Off-the-shelf applications will often run faster on CPUs with up to four processor cores, but beyond that, performance levels off and may even deteriorate as more cores are added, Gwennap said. A recent report from Gartner also highlights this problem.
Chip makers and system builders have begun efforts to educate developers and provide them with better tools for multicore programming. A year ago, Intel and Microsoft said they would invest US$20 million to open two research centres at US universities devoted to tackling the problem. The lack of multicore programming tools for mainstream developers is perhaps the biggest challenge the industry faces today, Gwennap said.
Writing applications in a way that lets different parts of a computing task - such as solving a maths problem or rendering an image - be divided up and executed simultaneously across multiple cores is not new. But this model, often called parallel computing, has been limited so far mainly to specialised, high-performance computing environments.
However, in recent years, Intel and AMD have been adding cores as a more power-efficient way to boost chip performance, a marked change from their traditional practice of increasing clock speed. Intel is building eight cores into its upcoming Nehalem-EX chips, and AMD is designing 12-core chips for servers. They are also adding multi-threading capabilities, which allow each of the cores to work on multiple lines of code at the same time.

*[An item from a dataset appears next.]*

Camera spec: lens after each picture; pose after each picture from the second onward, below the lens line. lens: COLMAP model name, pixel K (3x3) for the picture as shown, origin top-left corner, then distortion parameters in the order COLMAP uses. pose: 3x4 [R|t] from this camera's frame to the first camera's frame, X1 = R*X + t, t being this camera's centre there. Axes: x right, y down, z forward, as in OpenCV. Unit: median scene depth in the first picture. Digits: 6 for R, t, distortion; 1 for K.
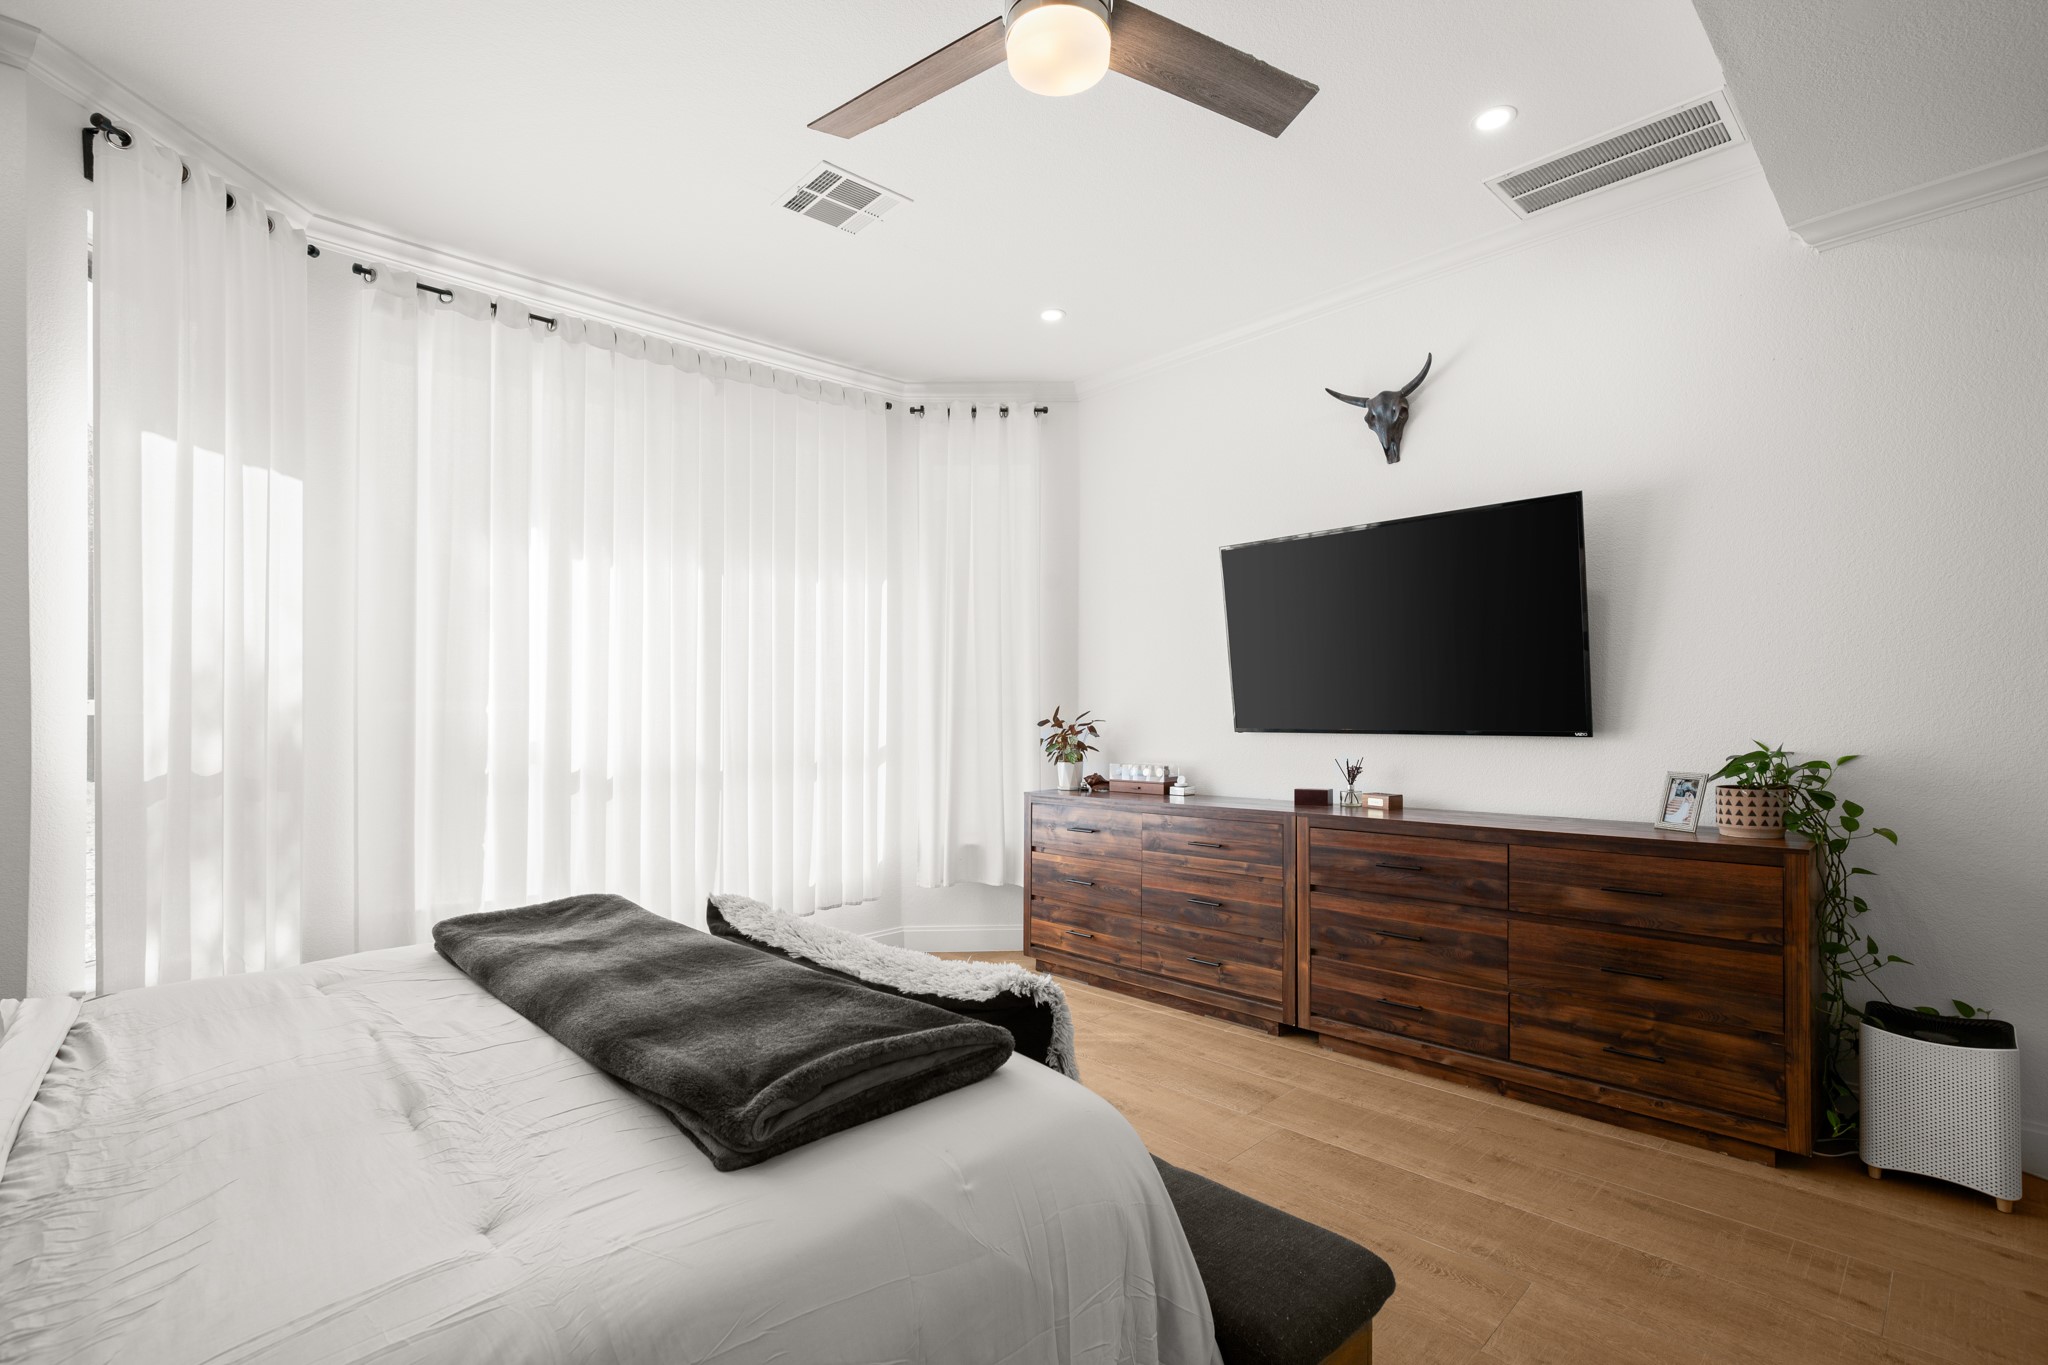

That means mainstream applications have to be written in a different way to take advantage of the additional cores available. The work is complex and creates the potential for new types for software bugs. One of the most common is "race conditions", where the output of a calculation depends on the various elements of a task being completed in a certain order. If they are not, errors can result.

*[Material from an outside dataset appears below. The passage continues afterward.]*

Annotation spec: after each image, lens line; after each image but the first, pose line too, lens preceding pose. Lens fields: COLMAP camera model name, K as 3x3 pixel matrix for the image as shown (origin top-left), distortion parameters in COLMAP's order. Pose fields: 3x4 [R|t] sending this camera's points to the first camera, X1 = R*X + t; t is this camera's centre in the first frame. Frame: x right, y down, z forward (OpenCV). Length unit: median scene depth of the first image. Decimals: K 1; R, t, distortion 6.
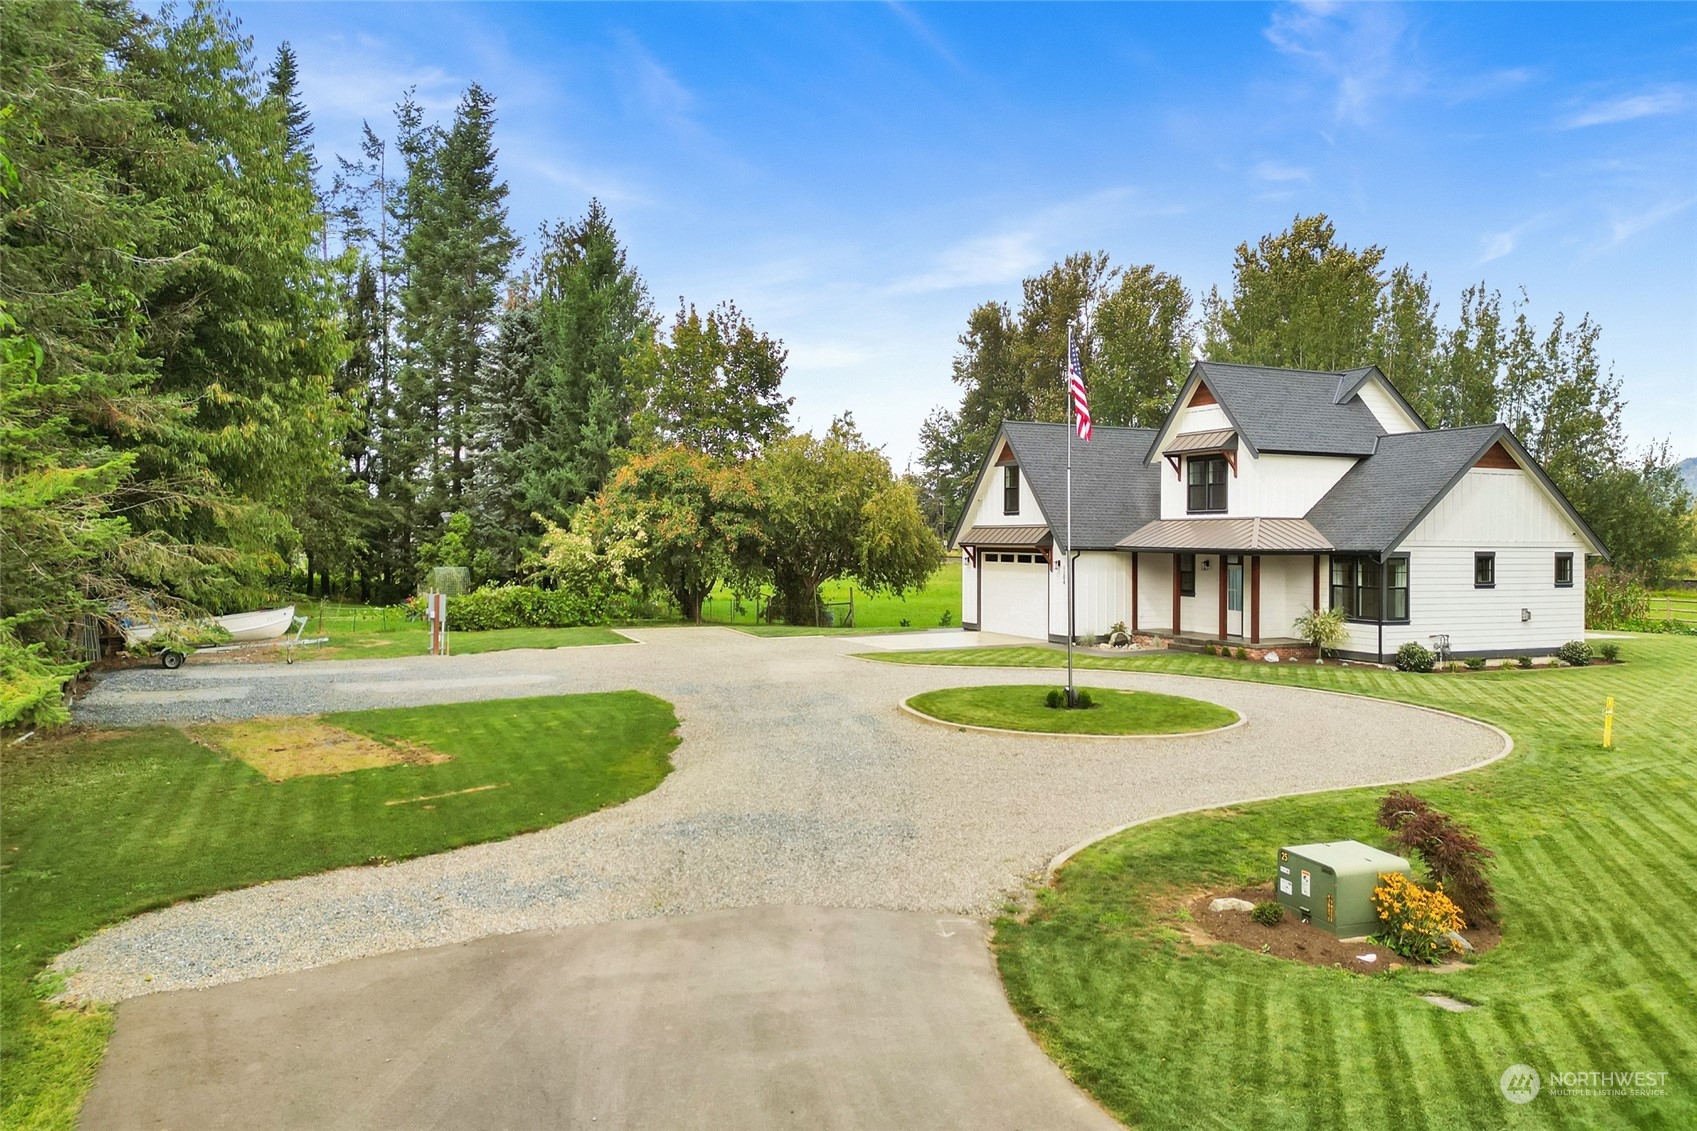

A few parallel programming tools are available, such as Intel's Parallel Studio for C and C++. Other vendors in the space are Codeplay, Polycore Software and Clik Arts. There is also a new C-based parallel programming model called OpenCL, being developed by The Khronos Group and backed by Apple, Intel, AMD, Nvidia and others.
But many of the tools available are still works in progress, participants at the Multicore Expo said. Software compilers need to be able to identify code that can be parallelised, and then do the job of parallelising it without manual intervention from programmers, said Shay Gal-on, director of software engineering at EEMBC, a non-profit organisation that develops benchmarks for embedded chips.
Despite the lack of tools, some software vendors have found it relatively easy to create parallel code for simple computing jobs, such as image and video processing, Gwennapp said. For example, Adobe has rewritten Photoshop in a way that can assign duties like magnification and image filtering to specific x86 cores, improving performance by three to four times, he said.
"If you are doing video or graphics, you can take different sets of pixels and assign them to different CPUs. You can get a lot of parallelism that way," he said. But for more complex tasks, it is difficult to find a single approach for identifying a sequence of computations that can be parallelised and then dividing them up.
While the programming side may present the biggest challenge, there are also hardware changes that need to be made, to overcome issues such as memory latency and slow bus speeds. "As you add more and more CPUs on the chip, you need the memory bandwidth to back it up," Gwennap said.